Pick up the post on hitting children, shown below ahead of the records, and continue it from its last sentence.

Document passage >>
------------------------

There was a time when electro-shock therapy was used to treat mental illness. We figured out eventually that it really wasn't effective therapy and did more harm than good, so we stopped using it. We judge all the time. If you have any ethical or moral code at all then you make judgments as to what is right and what is wrong.
As a people, we were shackled and beaten for generations. Why do some of us insist on embracing corporal punishment as appropriate discipline for the weakest and smallest among us--our children? If you hit a child hard enough to hurt that child, it's abuse. People will intervene if they see an adult kick a dog; yet there are people who insist it's none of my business if I observe a child being hit.
Michael Vick went to jail, did time for being the money behind a dog fighting ring and I didn't hear a whole lot of people coming to his defense or protesting his punishment. Adrian Peterson beat his four-year old with a switch and there are those of you who want to declare that it's nobody's business except Peterson's how he disciplines his son.
Children deserve to grow up without fear and tears. Using paddles, switches, belts etc. is barbaric and a sign of a parent who doesn't have a clue about child rearing. Simply having sex and giving birth does not make anyone a parent. Parenting requires thought and care.
Ever considered that some of the black on black violence that still occurs far too often may have something to do with a philosophy that beating a child is the way to discipline a child. I have two siblings and none of us were ever beaten as children. We were disciplined--had toys taken away temporarily, sat in the corner for a time out and were told that being selfish, cruel, and mean to others was wrong. None of us had any problem staying on the straight and narrow path.
I am tired of hearing black people who define us in terms of having a belief in whooping our children. Why would any of us want to perpetuate the violence that was done to our ancestors by teaching our little ones that if you're an adult, you can hit children? The dumbest thing that I've ever seen is a young parent wailing on the behind of a small child who just hit another child and loudly declaring with each blow, "We don't hit!"
If we don't start talking about these issues honestly, the violence will continue to repeat itself and eventually destroy us. That is unacceptable. Ask yourself, what are you accomplishing when you hit a child? If violence works so well, why don't we just beat adults when they break the law? Some countries still have public floggings.
3 comments:
We pay violent and aggressive men millions to be violent and aggressive and then we wonder why they are violent and aggressive.

------------------------

Given data >>
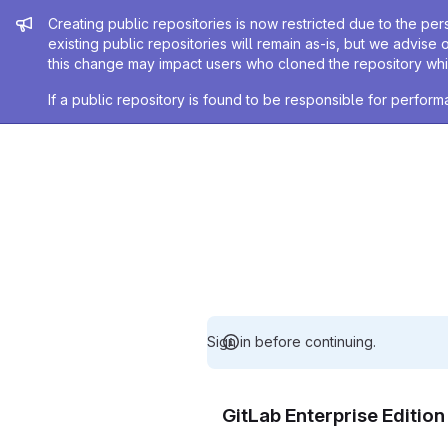
Admin message
Creating public repositories is now restricted due to the per
existing public repositories will remain as-is, but we advise 
this change may impact users who cloned the repository whil
If a public repository is found to be responsible for perfo
Sign in before continuing.
GitLab Enterprise Editio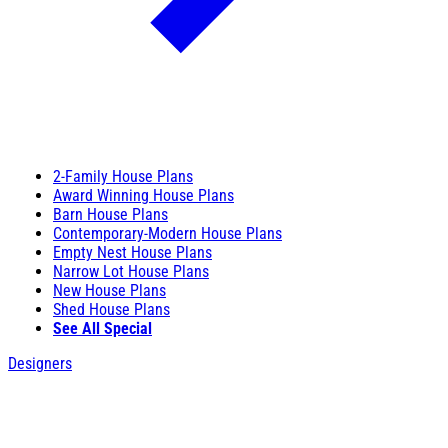
2-Family House Plans
Award Winning House Plans
Barn House Plans
Contemporary-Modern House Plans
Empty Nest House Plans
Narrow Lot House Plans
New House Plans
Shed House Plans
See All Special
Designers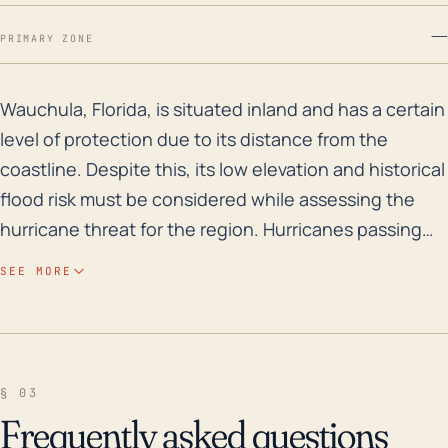
—
PRIMARY ZONE
Wauchula, Florida, is situated inland and has a certai
Wauchula, Florida, is situated inland and has a certain
level of protection due to its distance from the
coastline. Despite this, its low elevation and historical
flood risk must be considered while assessing the
hurricane threat for the region. Hurricanes passing
through the Gulf of Mexico can impact Wauchula
SEE MORE
severely, often leading to torrential rains, tropical
storm winds, and flooding. Furthermore, hurricanes
approach from the Atlantic and Caribbean can also
lead to indirect impacts such as rain events and
§ 03
sporadic tornado outbreak. Historically, Wauchula has
Frequently asked questions
experienced severe impacts from Hurricanes such as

------------------------

Answer for this exercise >>
We watch with glee when men beat hell out of each other for no reason but money and the joy of winning through violence.
I have to suspect that watching violence for entertainment, that idolizing violent people feeds our lack of empathy and our use of it in other things like smacking women and children around. I think we're a violent species and we need to tame it if we wish to be a successful species.
Listening to this Peterson explaining that he was raised that way, it seems a familiar story. Kids who were beaten often need to think it did them good because otherwise they'd have to recognize that they were wrongly abused -- That their parents were bad parents that they were not loved or appreciated or even respected, and I guess that's hard to do, but when you beat your child you may be beating your grandchildren and your great grandchildren. When you beat your children you may be punishing them for the bad childhood you had and giving them the same fear and pain you suffered.
Great post, Sheria. Much to think about here.
When I was teaching introductory psychology courses I would bring up the notion of hitting children in the name of "discipline". Invariably the overwhelming majority of the class would agree that physical punishment was necessary. Invariably the class would be scandalized at the notion that well behaved children can rather easily be raised without hitting them. U.S. America is pretty addicted to smacking our children.
My question to the class was how do you smack a child for 'discipline' without teaching (albeit inadvertently) that violence is an acceptable solution to a problem and also without teaching that it is acceptable for the stronger to harm those who are weaker? I never did get a credible answer to the question.